All posts by Eric Hart

Real Objects versus Constructed Props

This is the third excerpt from a magazine article in Belgravia, an Illustrated London Magazine, published in 1878. It describes the history of props in Western European theatrical traditions up to the late nineteenth century. I’ve split it into several sections because it is rather long and covers a multitude of subjects, which I will be posting over the next several days.

Stage Properties by Dutton Cook, 1878

The maker of properties, although an important aid to theatrical representations, is never seen by the audience; he is of scarcely less value to the stage than the scene-painter, but he is never called before the curtain to be publicly congratulated upon his exploits. His manufactory or workshop is usually in some retired part of the theatre. He lives in a world of his own—a world of shams. His duty is to make the worse appear the better article; to obtain acceptance for forgeries, to create, not realities, but semblances. He does not figure among the dramatis personæ; but what a significant part he plays! Tragedy and comedy, serious ballet and Christmas pantomime, are alike to him. He appears in none of them, but he pervades them all; his unseen presence is felt as a notable influence on every side.

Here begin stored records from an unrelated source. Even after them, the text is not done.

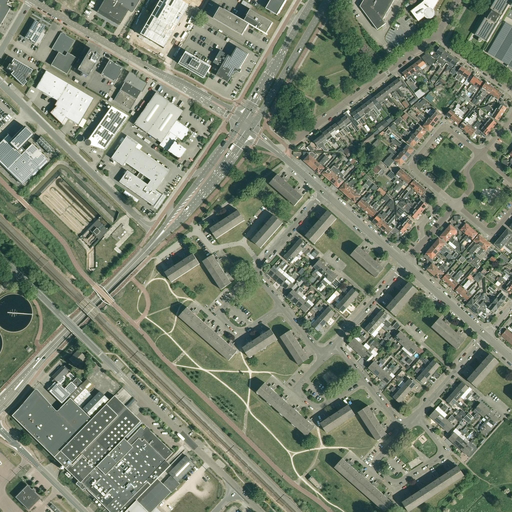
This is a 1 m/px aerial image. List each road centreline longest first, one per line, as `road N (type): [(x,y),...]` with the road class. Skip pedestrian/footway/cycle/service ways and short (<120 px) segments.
road 1 (unclassified): [(236,489),(64,318)]
road 2 (unclassified): [(169,205),(147,228),(0,83)]
road 3 (primary): [(0,404),(147,249)]
road 4 (residential): [(437,32),(278,152)]
road 5 (residential): [(392,441),(372,464),(394,482),(439,455),(441,446),(416,416)]
road 6 (primary): [(147,249),(248,132)]
road 7 (primary): [(252,126),(328,0)]
road 8 (tertiary): [(155,72),(32,0)]
road 9 (primary): [(312,0),(243,115)]
road 10 (residential): [(480,155),(442,131),(413,164),(444,196)]
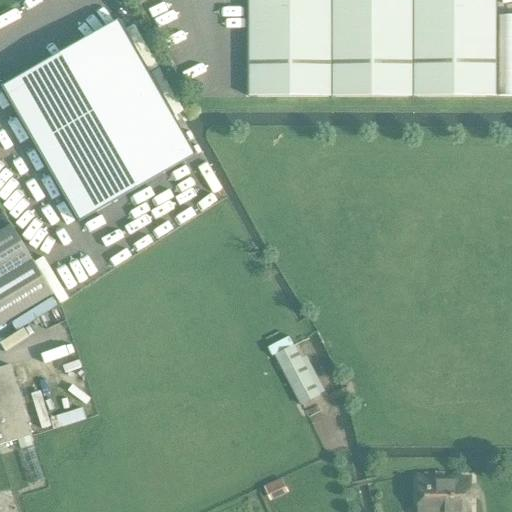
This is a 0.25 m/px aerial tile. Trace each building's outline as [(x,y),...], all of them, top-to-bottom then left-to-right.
[(249,0),(250,98),(495,98),(495,0),(249,0)] [(125,31),(6,99),(78,225),(197,157),(158,88),(138,54),(125,31)] [(0,330),(35,310),(55,298),(14,229),(0,237),(0,330)] [(33,314),(33,315),(34,315),(34,314),(35,314),(35,318),(36,318),(37,318),(38,317),(41,316),(41,315),(43,314),(45,313),(46,313),(46,312),(49,312),(49,311),(50,311),(51,310),(52,310),(52,309),(53,309),(54,307),(53,306),(54,304),(53,303),(52,303),(52,302),(50,302),(50,303),(49,304),(46,304),(35,310),(35,311),(34,311),(34,312),(33,312),(34,313),(33,314)] [(322,395),(302,360),(293,345),(274,355),(303,406),(322,395)] [(11,365),(0,368),(0,443),(32,434),(11,365)] [(419,478),(419,509),(418,511),(470,511),(470,479),(419,478)]
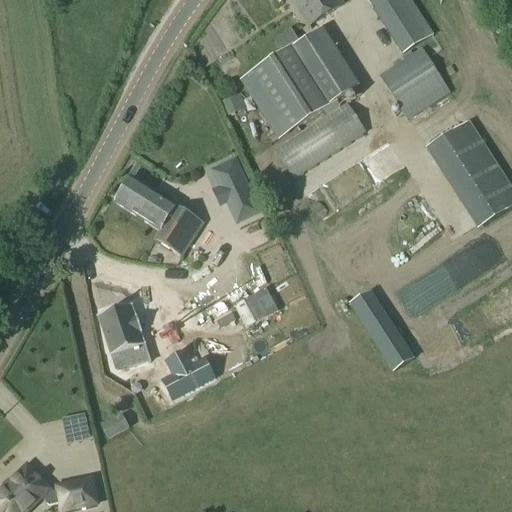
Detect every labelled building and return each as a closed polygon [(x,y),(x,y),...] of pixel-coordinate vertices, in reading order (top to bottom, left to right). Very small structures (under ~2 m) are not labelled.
[(336,0),(289,0),(308,29),(342,8),(336,0)] [(373,0),(369,3),(363,7),(398,61),(418,48),(386,0),(373,0)] [(298,46),(241,83),(279,142),(336,105),(335,104),(357,90),(321,32),(299,47),(298,46)] [(421,53),(380,81),(402,115),(443,87),(421,53)] [(242,112),(236,98),(222,103),(228,118),(242,112)] [(346,108),(276,154),(294,182),(364,136),(346,108)] [(511,202),(463,127),(426,151),(479,233),(511,211),(511,202)] [(130,180),(114,206),(159,235),(154,243),(181,261),(202,227),(130,180)] [(259,217),(249,195),(227,206),(237,227),(259,217)] [(261,225),(230,241),(279,333),(310,317),(261,225)] [(294,247),(311,240),(306,227),(289,235),(294,247)] [(148,358),(135,330),(136,329),(130,316),(128,316),(123,304),(113,309),(112,306),(100,312),(101,315),(92,319),(110,356),(122,351),(130,367),(148,358)] [(215,383),(204,361),(192,367),(185,353),(164,364),(171,378),(159,384),(169,405),(215,383)] [(121,420),(101,430),(107,442),(127,432),(121,420)] [(26,469),(0,493),(0,511),(30,511),(41,501),(48,509),(59,506),(60,511),(76,511),(96,508),(91,483),(55,490),(56,495),(51,496),(49,494),(26,469)]
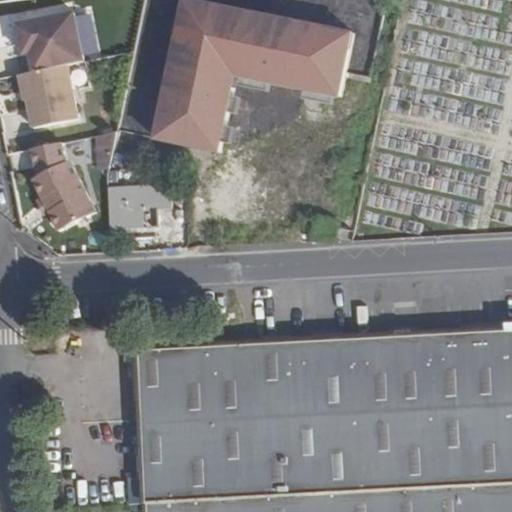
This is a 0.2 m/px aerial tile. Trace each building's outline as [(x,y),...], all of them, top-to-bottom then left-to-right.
[(145,0),(124,104),(211,122),(236,0),(145,0)] [(355,19),(257,0),(236,0),(211,122),(249,130),(240,177),(321,193),(355,19)] [(257,0),(355,19),(321,193),(347,198),(389,0),(257,0)] [(399,0),(398,0),(389,0),(347,198),(353,199),(365,141),(371,142),(399,0)] [(32,41),(37,71),(68,65),(86,61),(77,12),(21,23),(24,42),(32,41)] [(79,120),(68,65),(37,71),(21,74),(24,91),(27,90),(34,128),(79,120)] [(118,132),(98,135),(102,160),(112,158),(118,132)] [(63,141),(34,147),(39,175),(33,176),(43,197),(38,200),(45,214),(50,212),(60,231),(90,216),(85,205),(89,203),(71,166),(67,166),(63,141)] [(109,187),(111,232),(162,229),(159,185),(109,187)] [(89,203),(85,205),(90,216),(94,214),(89,203)] [(322,221),(319,236),(338,240),(341,225),(322,221)] [(511,511),(511,333),(129,352),(137,511),(511,511)]
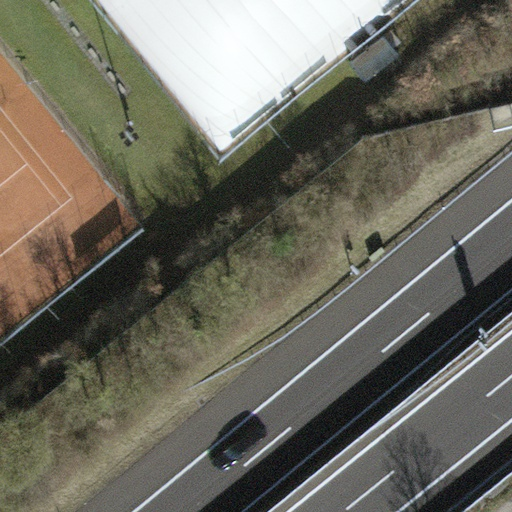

He provides the purse of gold with which the rich man relieves the necessities of his poor interlocutor, the bank notes that are stolen, the will that disinherits, the parchments long lost but found at last, which restore the rightful heir to the family possessions. The assassin’s knife, the robber’s pistol, the soldier’s musket, the sailor’s cutlass, the court sword of genteel comedy, the basket-hilted blade that works such havoc in melodrama, all these proceed from his armoury; while from his kitchen, so to speak, issue alike the kingly feasts, consisting usually of wooden apples and Dutch-metal-smeared goblets, and the humbler meals spread in cottage interiors or furnished lodgings, the pseudo legs of mutton, roast fowls or pork chops—to say nothing of those joints of meat, shoals of fish, and pounds of sausages inseparable from what are called the ‘spill and pelt’ scenes of harlequinade.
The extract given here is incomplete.